# Trecho
· · · · ·
Baixar versão em PDF Campinas, 01 de julho de 2013 a 28 de julho de 2013 – ANO 2013 – Nº 567

Quando o particular prevalece sobre o geral

Estudo constata que políticas sobre mudanças climáticas privilegiam interesses nacionais

Os acordos internacionais sobre mudanças climáticas não exercem grande influência na elaboração das políticas públicas nacionais voltadas ao tema. Com frequência, os países definem suas legislações e programas de modo a priorizar interesses próprios, o que cria uma falta de sintonia no plano global. A conclusão é do geógrafo Fabiano de Araújo Moreira, que analisou a questão em sua dissertação de mestrado, defendida recentemente no Instituto de Geociências (IG) da Unicamp. O trabalho, que teve orientação da professora Claudete de Castro Silva Vitte, comparou as políticas adotadas por Brasil e México como ponto de partida para uma reflexão mais geral sobre o assunto.
· · · · ·
# Itens fornecidos
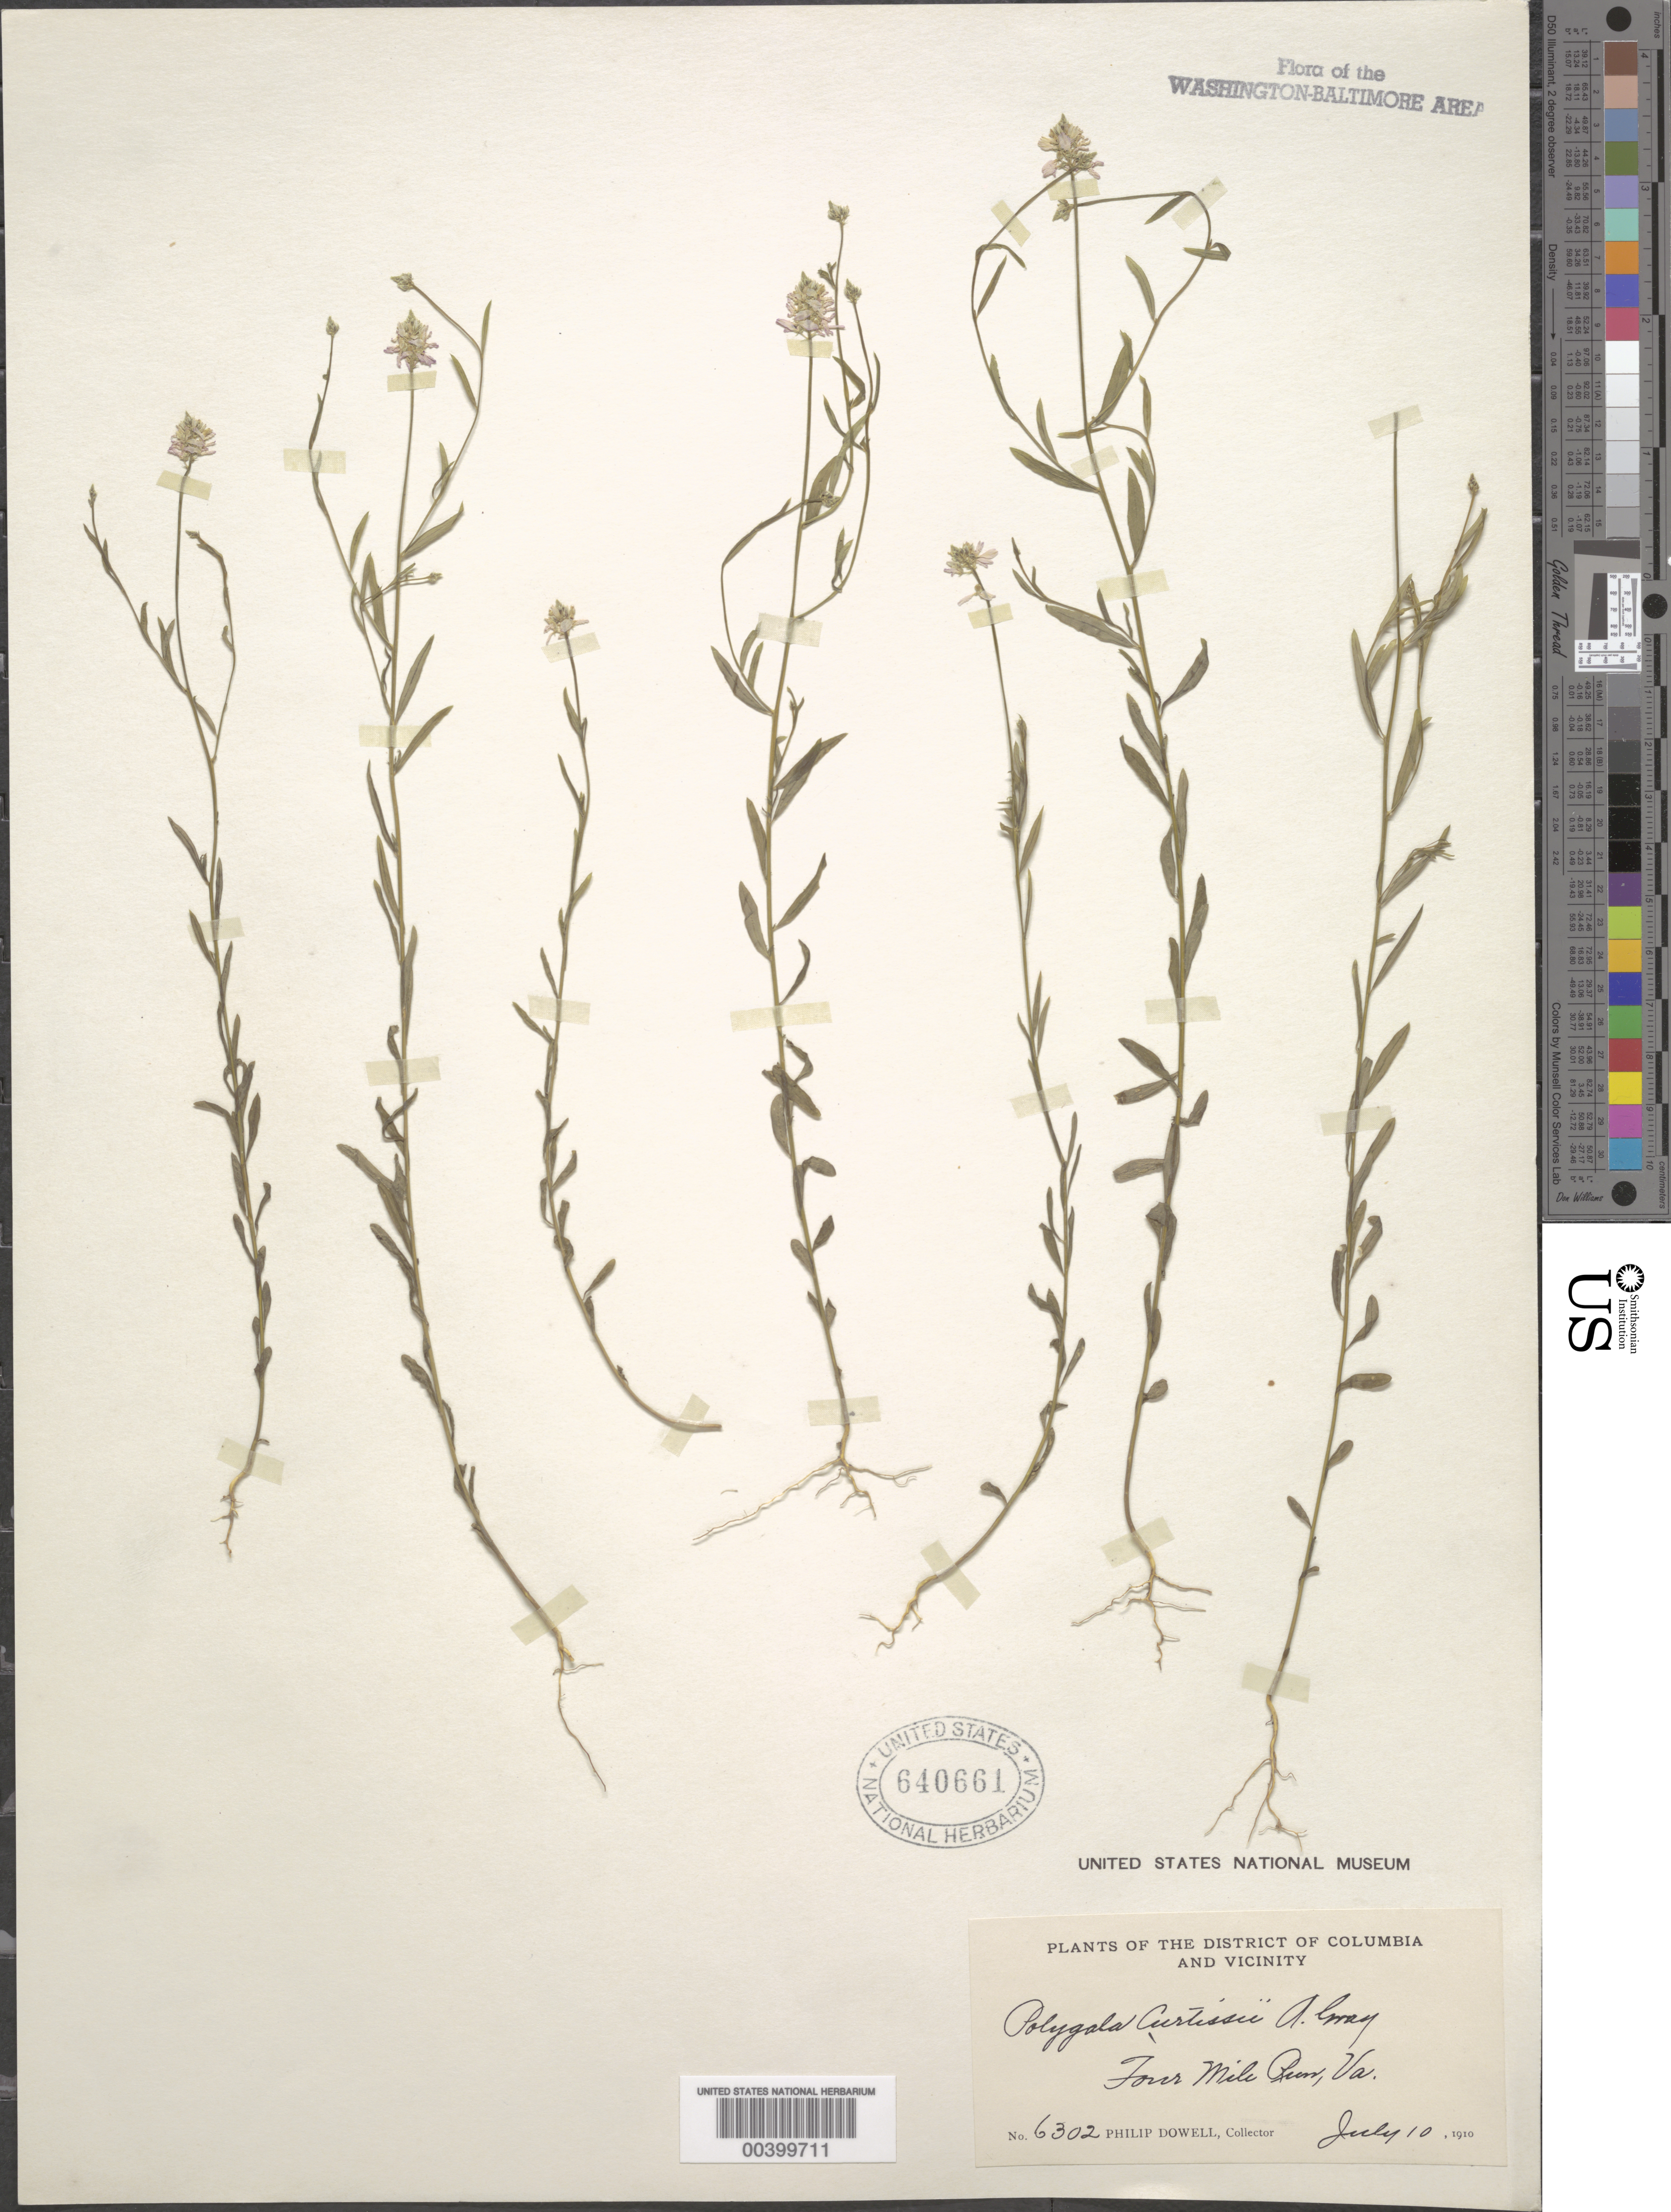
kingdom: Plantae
· · · · ·
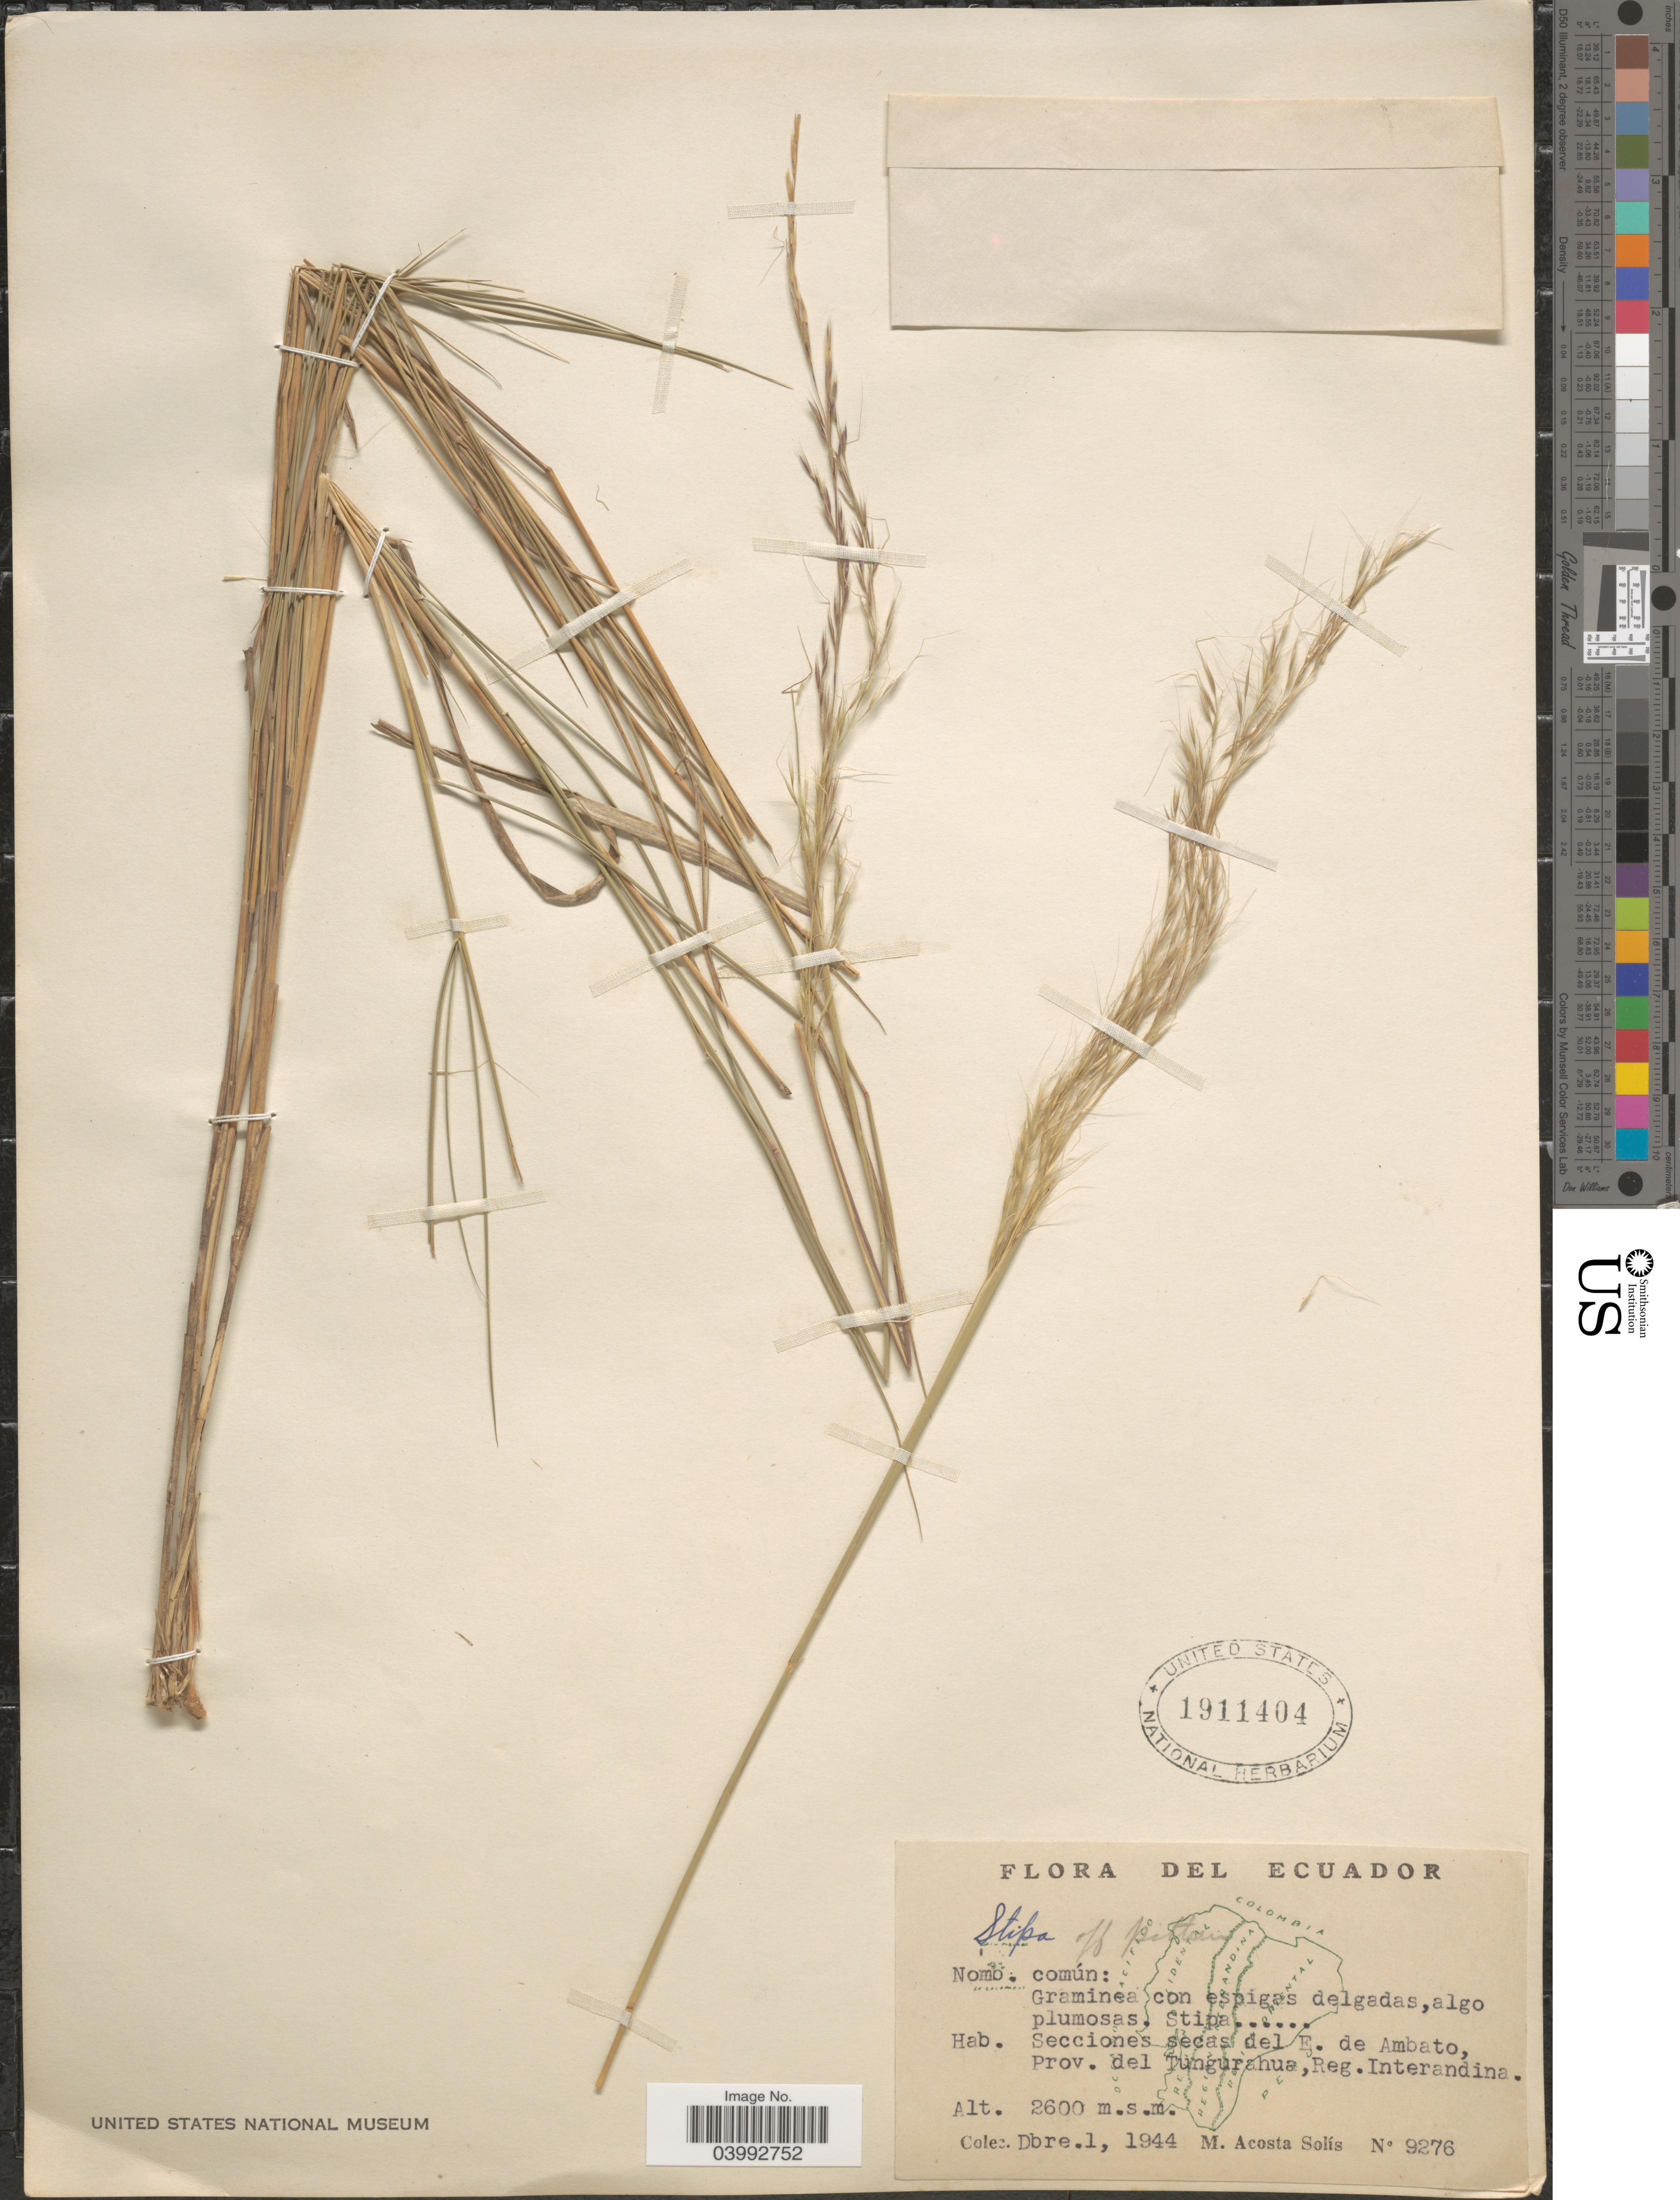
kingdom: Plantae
· · · · ·
# Exercício escrito
Transcreva palavra por palavra a parte do trecho sobre políticas climáticas que começa em "Estudo constata que" e vai até "sobre o assunto.", inclusive.

# Resposta
Estudo constata que políticas sobre mudanças climáticas privilegiam interesses nacionais

Os acordos internacionais sobre mudanças climáticas não exercem grande influência na elaboração das políticas públicas nacionais voltadas ao tema. Com frequência, os países definem suas legislações e programas de modo a priorizar interesses próprios, o que cria uma falta de sintonia no plano global. A conclusão é do geógrafo Fabiano de Araújo Moreira, que analisou a questão em sua dissertação de mestrado, defendida recentemente no Instituto de Geociências (IG) da Unicamp. O trabalho, que teve orientação da professora Claudete de Castro Silva Vitte, comparou as políticas adotadas por Brasil e México como ponto de partida para uma reflexão mais geral sobre o assunto.